··· Texto fornecido ···

27 de agosto de
2012 - A população indígena
no Brasil aumentou segundo o censo Populacional
2010, do IBGE. Os resultados já eram
esperados pela presidenta da Fundação
Nacional do Índio (Funai), Marta Maria
do Amaral Azevedo. Ela é cientista
social e demógrafa especializada em
população indígena (está
licenciada das atividades de pesquisadora
e docente do Núcleo de Estudos de População
da Universidade Estadual de Campinas - Unicamp).
Segundo Marta, o Instituto
Brasileiro de Geografia e Estatística
(IBGE) aperfeiçoou a logística
de coleta de dados e a metodologia de apuração
de informações. Além
disso, houve, desde a Constituição
de 1988, melhoras nas políticas indigenistas
que resultaram em aumento da qualidade de
vida e menor mortalidade.
Apesar do avanço, a presidenta da Funai
aponta para os riscos das disputas fundiárias
e de intolerância com indígenas.
A seguir os principais trechos de entrevista
exclusiva que concedeu à Agência
Brasil, a primeira desde que tomou posse (em
abril passado).

··· Registros de dados ···

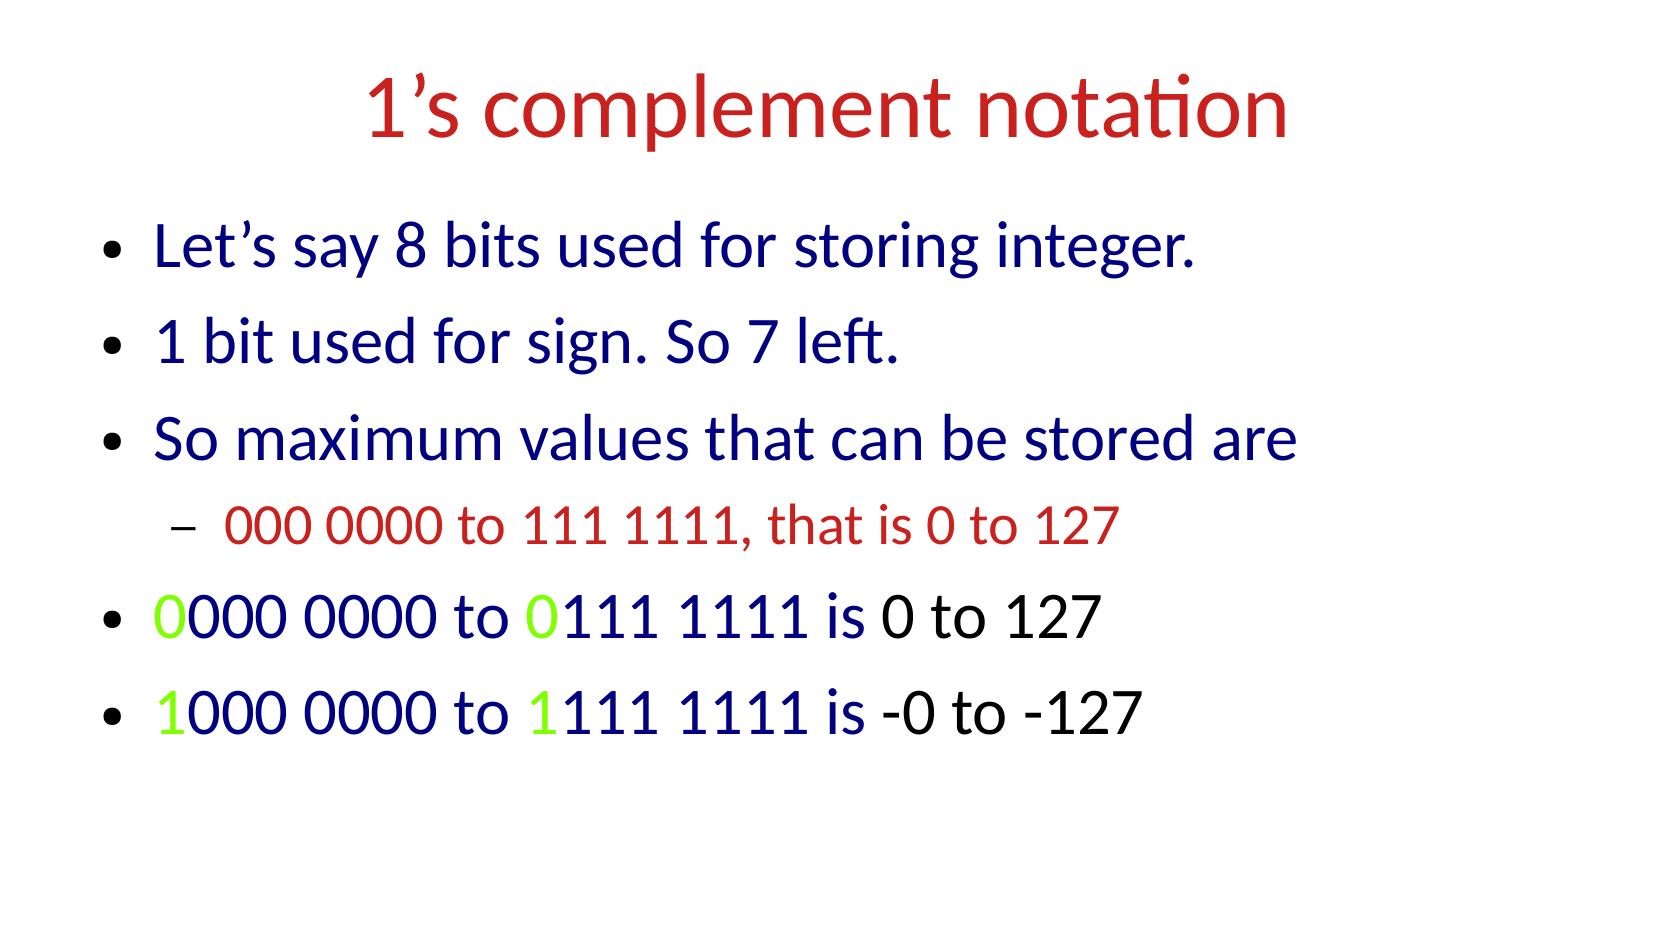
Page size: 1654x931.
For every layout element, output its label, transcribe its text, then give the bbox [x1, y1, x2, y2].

title 1’s complement notation [82, 37, 1571, 193]
list Let’s say 8 bits used for storing integer. 1 bit used for sign. So 7 left. So maximum values that can be stored are 000 0000 to 111 1111, that is 0 to 127 0000 0000 to 0111 1111 is 0 to 127 1000 0000 to 1111 1111 is -0 to -127 [82, 217, 1571, 758]
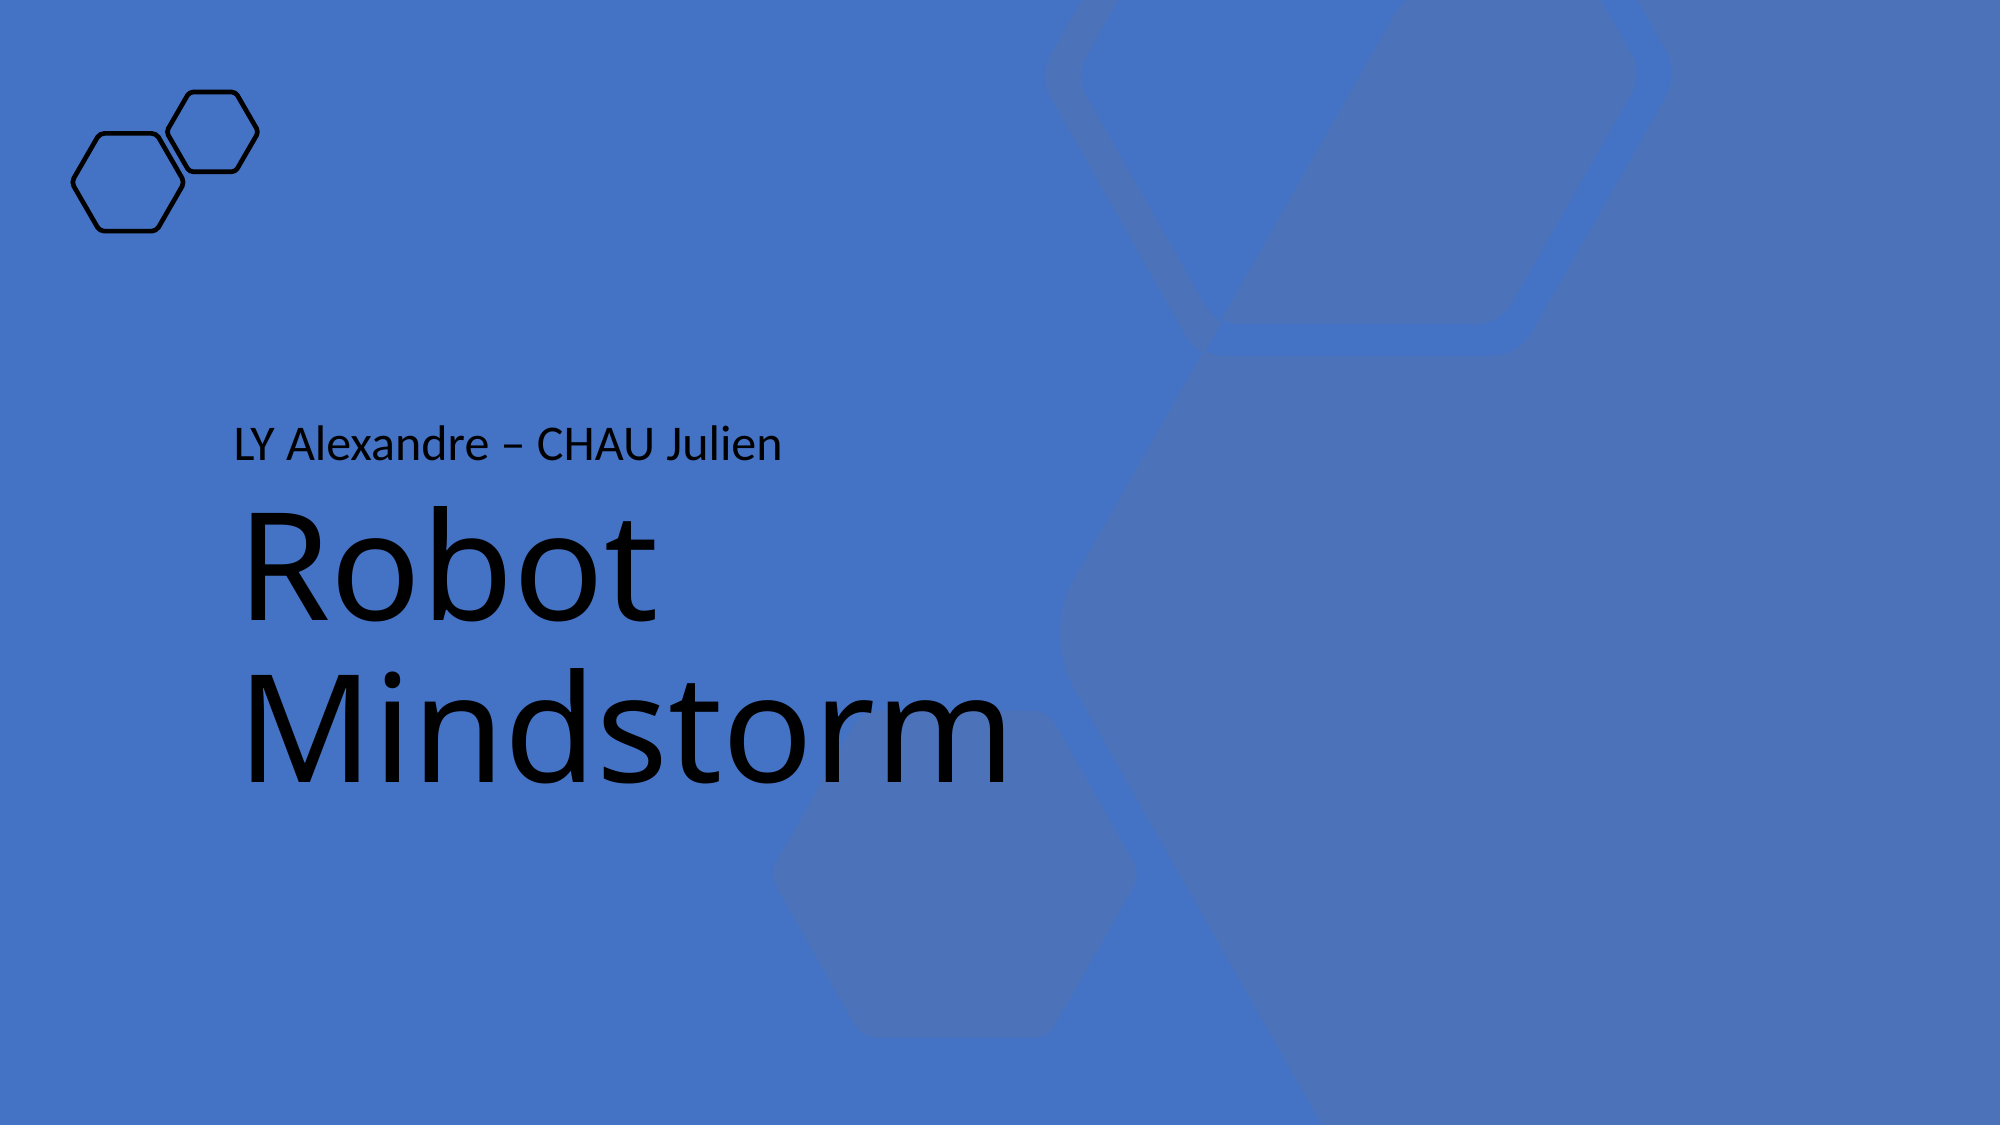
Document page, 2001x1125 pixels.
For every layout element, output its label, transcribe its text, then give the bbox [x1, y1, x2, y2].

subtitle LY Alexandre – CHAU Julien [218, 202, 1041, 479]
title Robot Mindstorm [222, 483, 1282, 857]
text_box [0, 0, 2000, 1125]
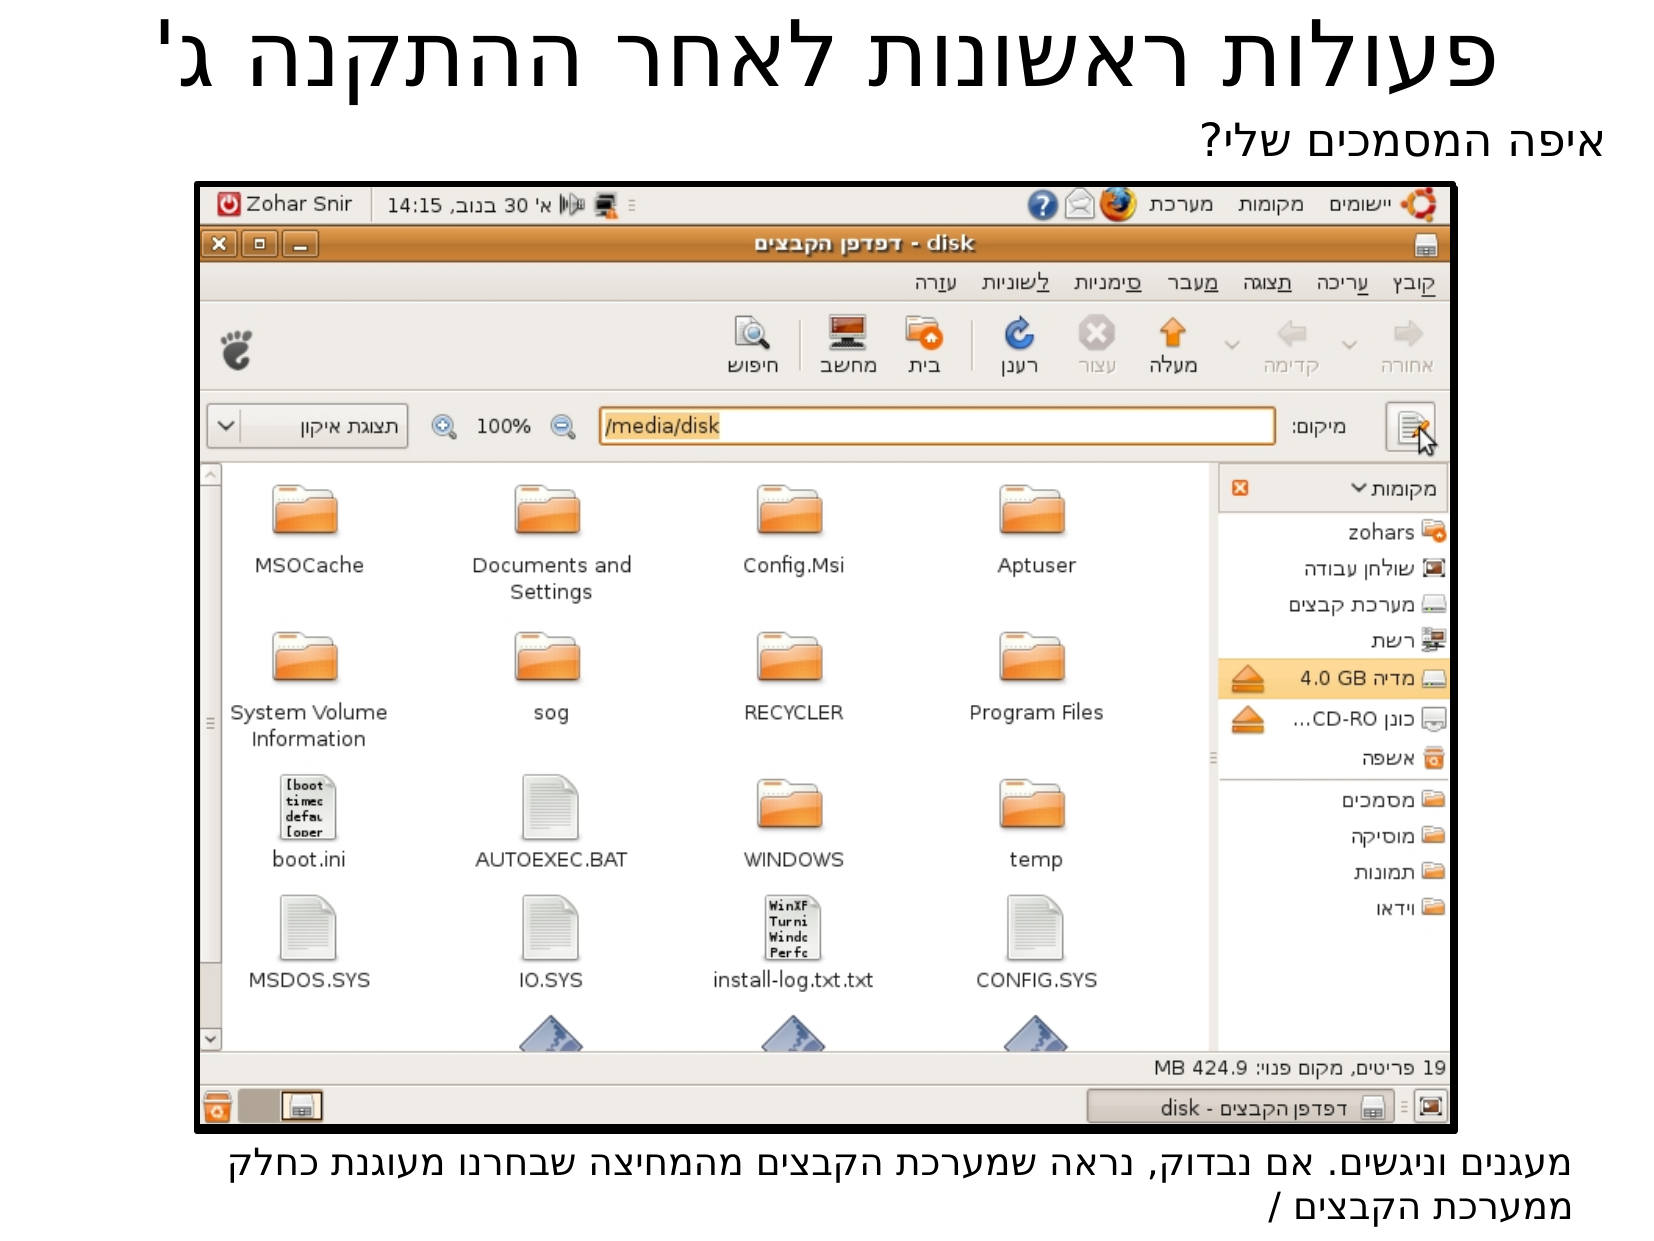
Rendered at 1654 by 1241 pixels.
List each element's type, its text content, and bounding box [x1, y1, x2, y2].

text_box מעגנים וניגשים. אם נבדוק, נראה שמערכת הקבצים מהמחיצה שבחרנו מעוגנת כחלק ממערכת הקבצים / [197, 1133, 1589, 1241]
title פעולות ראשונות לאחר ההתקנה ג' [82, 0, 1571, 114]
list איפה המסמכים שלי? [29, 114, 1625, 918]
picture [199, 186, 1450, 1125]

···

| Objetivo |
Liste, por favor, todas as siglas que aparecem no texto sobre a população indígena, com o nome por extenso que o próprio texto dá a cada uma.

| Resposta completa |
- IBGE: Instituto Brasileiro de Geografia e Estatística
- Funai: Fundação Nacional do Índio
- Unicamp: Universidade Estadual de Campinas